TRENS is a character encoding converter API and tool that lets you batch convert text files, from and to different encodings.
For example, you can use it to convert a directory full of text files while maintaining the directory structure of the original files.
To do so, TRENS
wraps the GNU iconv
library in an efficient way.
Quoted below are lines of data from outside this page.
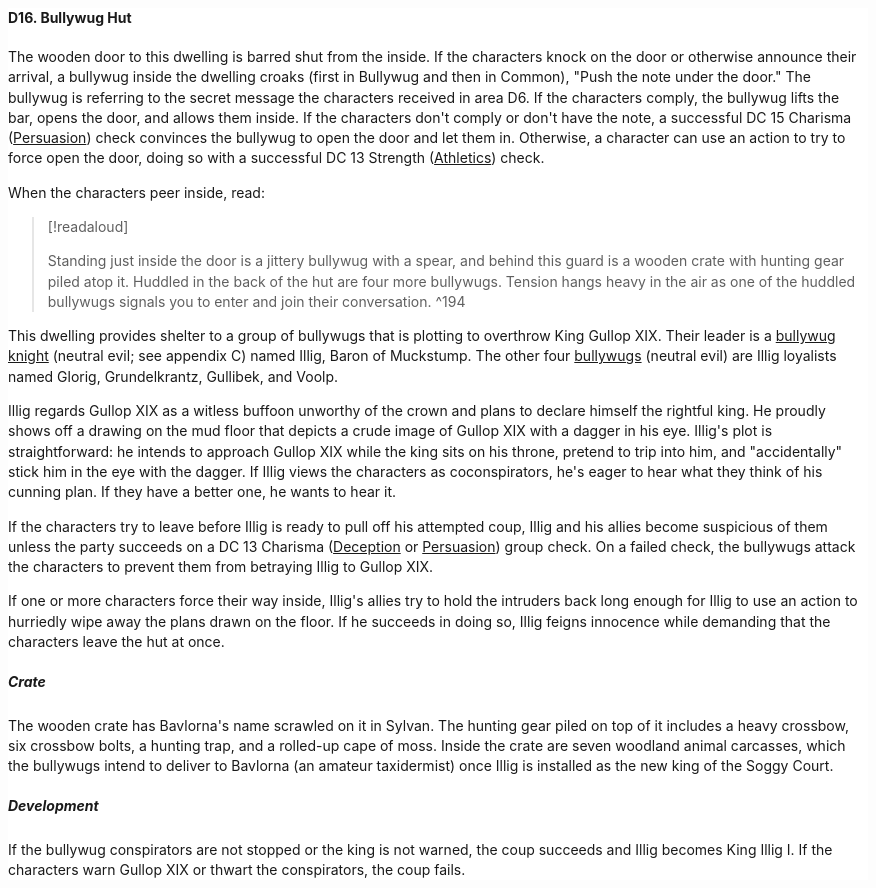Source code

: #### D16. Bullywug Hut

The wooden door to this dwelling is barred shut from the inside. If the characters knock on the door or otherwise announce their arrival, a bullywug inside the dwelling croaks (first in Bullywug and then in Common), "Push the note under the door." The bullywug is referring to the secret message the characters received in area D6. If the characters comply, the bullywug lifts the bar, opens the door, and allows them inside. If the characters don't comply or don't have the note, a successful DC 15 Charisma ([Persuasion](Mechanics/Rules/skills.md#Persuasion)) check convinces the bullywug to open the door and let them in. Otherwise, a character can use an action to try to force open the door, doing so with a successful DC 13 Strength ([Athletics](Mechanics/Rules/skills.md#Athletics)) check.

When the characters peer inside, read:

> [!readaloud] 
> 
> Standing just inside the door is a jittery bullywug with a spear, and behind this guard is a wooden crate with hunting gear piled atop it. Huddled in the back of the hut are four more bullywugs. Tension hangs heavy in the air as one of the huddled bullywugs signals you to enter and join their conversation.
^194

This dwelling provides shelter to a group of bullywugs that is plotting to overthrow King Gullop XIX. Their leader is a [bullywug knight](Mechanics/bestiary/humanoid/bullywug-knight-wbtw.md) (neutral evil; see appendix C) named Illig, Baron of Muckstump. The other four [bullywugs](Mechanics/bestiary/humanoid/bullywug.md) (neutral evil) are Illig loyalists named Glorig, Grundelkrantz, Gullibek, and Voolp.

Illig regards Gullop XIX as a witless buffoon unworthy of the crown and plans to declare himself the rightful king. He proudly shows off a drawing on the mud floor that depicts a crude image of Gullop XIX with a dagger in his eye. Illig's plot is straightforward: he intends to approach Gullop XIX while the king sits on his throne, pretend to trip into him, and "accidentally" stick him in the eye with the dagger. If Illig views the characters as coconspirators, he's eager to hear what they think of his cunning plan. If they have a better one, he wants to hear it.

If the characters try to leave before Illig is ready to pull off his attempted coup, Illig and his allies become suspicious of them unless the party succeeds on a DC 13 Charisma ([Deception](Mechanics/Rules/skills.md#Deception) or [Persuasion](Mechanics/Rules/skills.md#Persuasion)) group check. On a failed check, the bullywugs attack the characters to prevent them from betraying Illig to Gullop XIX.

If one or more characters force their way inside, Illig's allies try to hold the intruders back long enough for Illig to use an action to hurriedly wipe away the plans drawn on the floor. If he succeeds in doing so, Illig feigns innocence while demanding that the characters leave the hut at once.

##### Crate

The wooden crate has Bavlorna's name scrawled on it in Sylvan. The hunting gear piled on top of it includes a heavy crossbow, six crossbow bolts, a hunting trap, and a rolled-up cape of moss. Inside the crate are seven woodland animal carcasses, which the bullywugs intend to deliver to Bavlorna (an amateur taxidermist) once Illig is installed as the new king of the Soggy Court.

##### Development

If the bullywug conspirators are not stopped or the king is not warned, the coup succeeds and Illig becomes King Illig I. If the characters warn Gullop XIX or thwart the conspirators, the coup fails.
If used correctly, the performances are outstanding.
We’ve experienced batch UTF-8 speed conversion up to a million Tweets per second (~130 MB/sec) on commodity machines.
TRENS has been tested and is known to run on Windows, Linux, and Mac OS X ... 32/64-bit.
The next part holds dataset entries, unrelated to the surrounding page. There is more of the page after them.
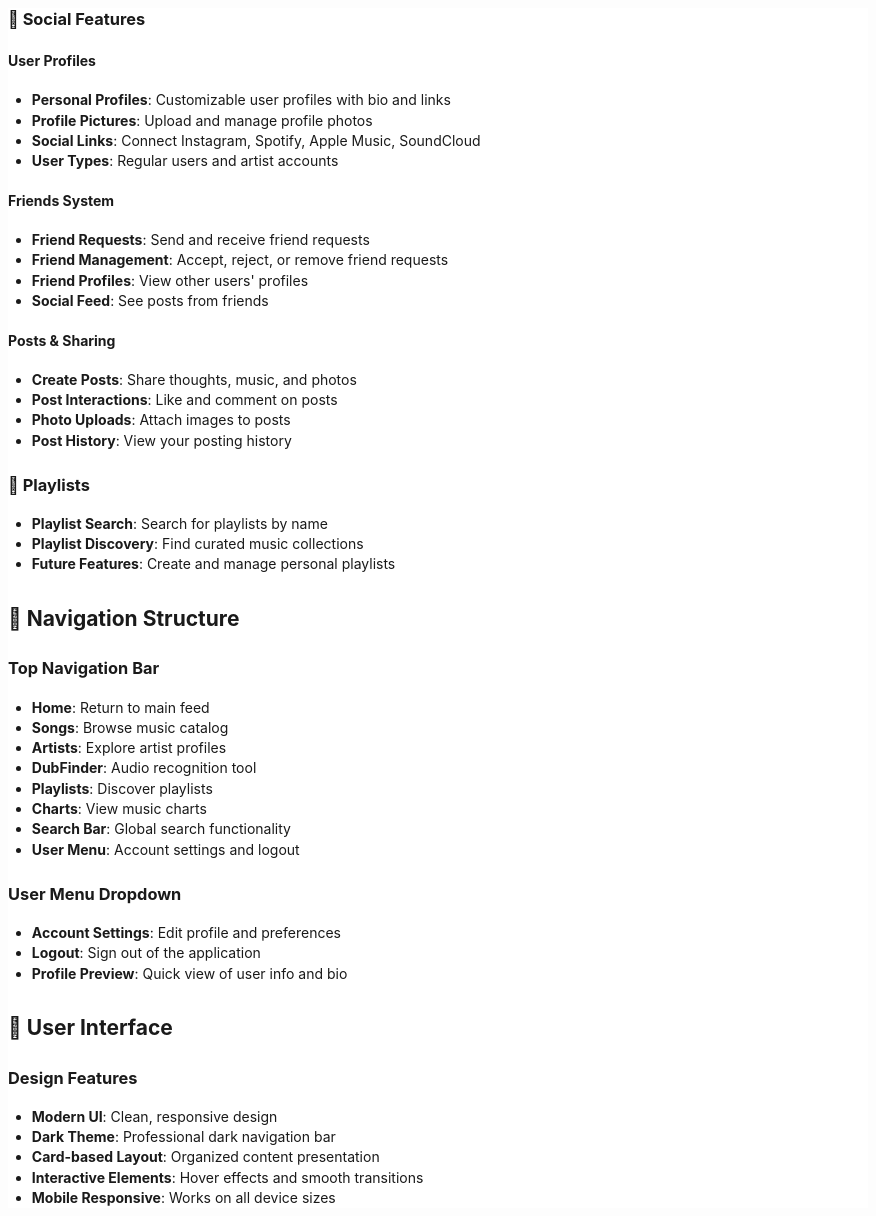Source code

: ### 👥 **Social Features**

#### **User Profiles**
- **Personal Profiles**: Customizable user profiles with bio and links
- **Profile Pictures**: Upload and manage profile photos
- **Social Links**: Connect Instagram, Spotify, Apple Music, SoundCloud
- **User Types**: Regular users and artist accounts

#### **Friends System**
- **Friend Requests**: Send and receive friend requests
- **Friend Management**: Accept, reject, or remove friend requests
- **Friend Profiles**: View other users' profiles
- **Social Feed**: See posts from friends

#### **Posts & Sharing**
- **Create Posts**: Share thoughts, music, and photos
- **Post Interactions**: Like and comment on posts
- **Photo Uploads**: Attach images to posts
- **Post History**: View your posting history

### 📱 **Playlists**
- **Playlist Search**: Search for playlists by name
- **Playlist Discovery**: Find curated music collections
- **Future Features**: Create and manage personal playlists

## 🧭 **Navigation Structure**

### **Top Navigation Bar**
- **Home**: Return to main feed
- **Songs**: Browse music catalog
- **Artists**: Explore artist profiles
- **DubFinder**: Audio recognition tool
- **Playlists**: Discover playlists
- **Charts**: View music charts
- **Search Bar**: Global search functionality
- **User Menu**: Account settings and logout

### **User Menu Dropdown**
- **Account Settings**: Edit profile and preferences
- **Logout**: Sign out of the application
- **Profile Preview**: Quick view of user info and bio

## 🎨 **User Interface**

### **Design Features**
- **Modern UI**: Clean, responsive design
- **Dark Theme**: Professional dark navigation bar
- **Card-based Layout**: Organized content presentation
- **Interactive Elements**: Hover effects and smooth transitions
- **Mobile Responsive**: Works on all device sizes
It will likely work fine on most UNIX systems too.
Immediate benefits for your programs are:
- Only 3 calls out of 6 to get the job done.
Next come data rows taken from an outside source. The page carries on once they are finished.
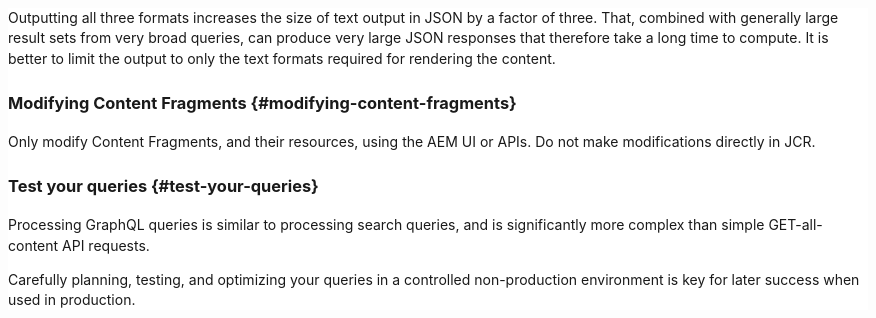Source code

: Outputting all three formats increases the size of text output in JSON by a factor of three. That, combined with generally large result sets from very broad queries, can produce very large JSON responses that therefore take a long time to compute. It is better to limit the output to only the text formats required for rendering the content.

### Modifying Content Fragments {#modifying-content-fragments}

Only modify Content Fragments, and their resources, using the AEM UI or APIs. Do not make modifications directly in JCR.

### Test your queries {#test-your-queries}

Processing GraphQL queries is similar to processing search queries, and is significantly more complex than simple GET-all-content API requests. 

Carefully planning, testing, and optimizing your queries in a controlled non-production environment is key for later success when used in production.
- Provides support for different encodings: European languages, Semitic languages, Japanese, Chinese, full Unicode, etc.
- An adaptive streaming API: able to convert infinite stream of data (far larger than available RAM)
- Never exceed 10MB of memory usage: caller can also decide of the max. buffer size to use (down to only 4B).
- Support advanced libiconv‘s features such as transliteration, etc.
- Extend your application to an international audience.
- Parallel conversion of several thousands files at a time.
- No cygwin environment needed, fully native on Windows.
- Offer a portable command line tool equivalent to the iconv command.